The first meeting of the UK’s Green Jobs Delivery Group took place yesterday (11 May), co-chaired by energy minister Greg Hands and E.ON CEO Michael Lewis.
The group, comprised of representatives from business, industry, trade unions and academia, has been tasked with supporting the delivery of up to 480,000 skilled green jobs by 2030, a target laid down in the British energy strategy announced last month and Net Zero Strategy in October 2021.
The government claims that it will unlock £100bn of private investment by 2030, by which point 95% of electricity could be low carbon. This points to a need for far more skilled workers to build and maintain the likes of electric vehicles, heat pumps, hydrogen boilers, wind turbines and solar panels, as well as insulate British homes and buildings.
So far, ministers say 68,000 green jobs have been created or are “in the pipeline” in the UK economy. These are in electric vehicle manufacturing in Sunderland, hydrogen facilities in Teesside, and offshore wind in Northumberland, Yorkshire and Humber.
The Delivery Group will look at ways of ensuring all sectors of the economy and parts of the country can benefit from the green transition.
Hands, said: “We will need tens of thousands of skilled workers for our clean transition and to boost energy security; and well-paid green jobs will help with the cost of living.

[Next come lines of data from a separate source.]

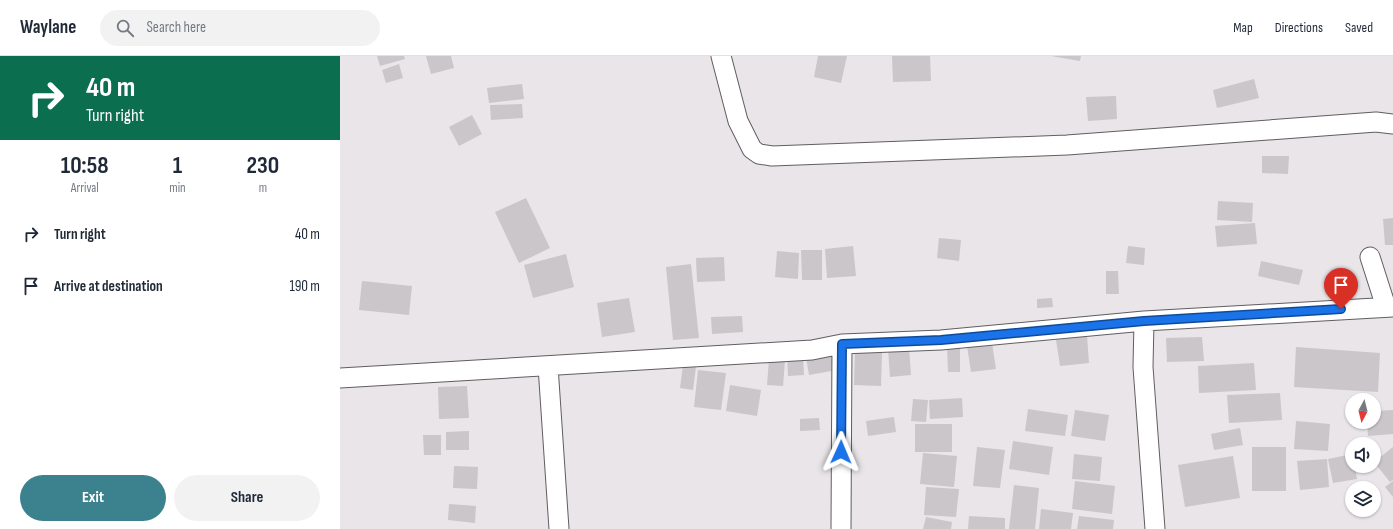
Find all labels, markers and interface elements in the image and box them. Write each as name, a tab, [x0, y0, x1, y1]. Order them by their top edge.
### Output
search box	[100, 10, 380, 46]
text: Waylane	[20, 16, 76, 39]
icon: search	[114, 17, 136, 39]
text: Search here	[146, 18, 206, 37]
text: Map	[1233, 19, 1253, 36]
text: Directions	[1275, 19, 1323, 36]
text: Saved	[1345, 19, 1373, 36]
text: 40 m	[86, 71, 135, 104]
icon: right	[20, 72, 72, 124]
text: Turn right	[86, 105, 144, 126]
text: 10:58	[61, 151, 109, 180]
text: 1	[173, 151, 182, 180]
text: 230	[246, 151, 279, 180]
text: Arrival	[71, 180, 99, 196]
text: min	[169, 180, 186, 196]
text: m	[259, 180, 267, 196]
icon: right	[20, 223, 42, 245]
text: Turn right	[54, 225, 106, 244]
text: 40 m	[295, 225, 320, 244]
pin	[1324, 268, 1358, 309]
icon: arrive	[1330, 274, 1352, 296]
icon: arrive	[20, 275, 42, 297]
text: Arrive at destination	[54, 277, 163, 296]
text: 190 m	[289, 277, 320, 296]
north arrow	[1345, 393, 1381, 429]
map controls	[1345, 393, 1381, 517]
position arrow	[820, 431, 862, 473]
button: sound	[1345, 437, 1381, 473]
button: Exit	[20, 475, 166, 521]
button: Share	[174, 475, 320, 521]
button: layers	[1345, 481, 1381, 517]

Spreading opportunity by levelling up all parts of the country.
“Our new Delivery Group will help us ensure employers have the know-how and employees the skills to drive our transition to becoming the world’s leading green economy.”
Co-chair of the Delivery Group and CEO of E.ON UK, Michael Lewis, said collaboration between business and government was vital if targets were to be achieved: “The UK needs a future pipeline of talent to power it towards net zero and this Delivery Group will ensure industry and government work together, so we have the diverse, skilled and resilient workforce needed for the future.”

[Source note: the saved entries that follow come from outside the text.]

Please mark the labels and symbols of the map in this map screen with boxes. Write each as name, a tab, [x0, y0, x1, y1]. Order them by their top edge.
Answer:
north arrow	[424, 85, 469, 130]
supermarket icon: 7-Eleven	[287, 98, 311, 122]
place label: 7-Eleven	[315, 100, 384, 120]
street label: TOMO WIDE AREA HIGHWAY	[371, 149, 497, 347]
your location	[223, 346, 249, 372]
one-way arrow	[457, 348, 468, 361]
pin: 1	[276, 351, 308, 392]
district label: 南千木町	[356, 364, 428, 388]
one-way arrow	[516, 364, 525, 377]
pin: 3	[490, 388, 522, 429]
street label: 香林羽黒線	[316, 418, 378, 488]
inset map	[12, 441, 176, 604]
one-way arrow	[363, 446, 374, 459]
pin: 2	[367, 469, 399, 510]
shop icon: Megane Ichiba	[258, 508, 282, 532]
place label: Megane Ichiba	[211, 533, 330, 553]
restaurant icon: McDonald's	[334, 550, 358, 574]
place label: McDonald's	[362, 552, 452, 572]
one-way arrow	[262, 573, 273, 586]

The government’s recent British Energy Security Strategy set out how the UK would accelerate the transition to renewables, supporting an extra 40,000 green jobs including an expansion of nuclear power in the form of “small modular reactors”, a fivefold increase in offshore wind by 2030 and solar by 2035 with a double of low carbon hydrogen production capacity by 2030.
Among existing initiatives and skills programmes to support low carbon industries across the country ministers are keen to flag up are:
- efforts to work with employers to boost green apprenticeship opportunities
- free adult skills training for those without qualifications as well as any adult in England who is earning under the national living wage annually (£18,525) or unemployed, regardless of their prior qualification level
- green skills bootcamps – providing free, flexible training courses for adults with a fast-track interview with local employers in companies retrofitting homes, installing solar power or developing greener transport
An example of job opportunities created by the energy strategy is provided under plans for a Sizewell C nuclear plant. This would see up to 1,500 apprenticeships becoming available if the reactor gets the go-ahead.

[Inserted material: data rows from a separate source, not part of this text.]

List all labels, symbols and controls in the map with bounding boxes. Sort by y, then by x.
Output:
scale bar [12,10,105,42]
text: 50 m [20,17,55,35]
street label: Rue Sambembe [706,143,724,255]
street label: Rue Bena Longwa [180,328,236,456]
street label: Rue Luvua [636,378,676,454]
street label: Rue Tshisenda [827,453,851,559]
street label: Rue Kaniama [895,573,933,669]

Sarah Williamson, civils programme director at Sizewell C, said: “Sizewell C will deliver 1,500 apprenticeships and these early opportunities are a fantastic route into the project for students to learn their craft at Hinkley Point C and transfer back to Sizewell C as qualified welders and engineers.
“The opportunities are real, they are being delivered now and I would encourage anyone serious in pursuing a rewarding career in civils to consider the growing nuclear sector.”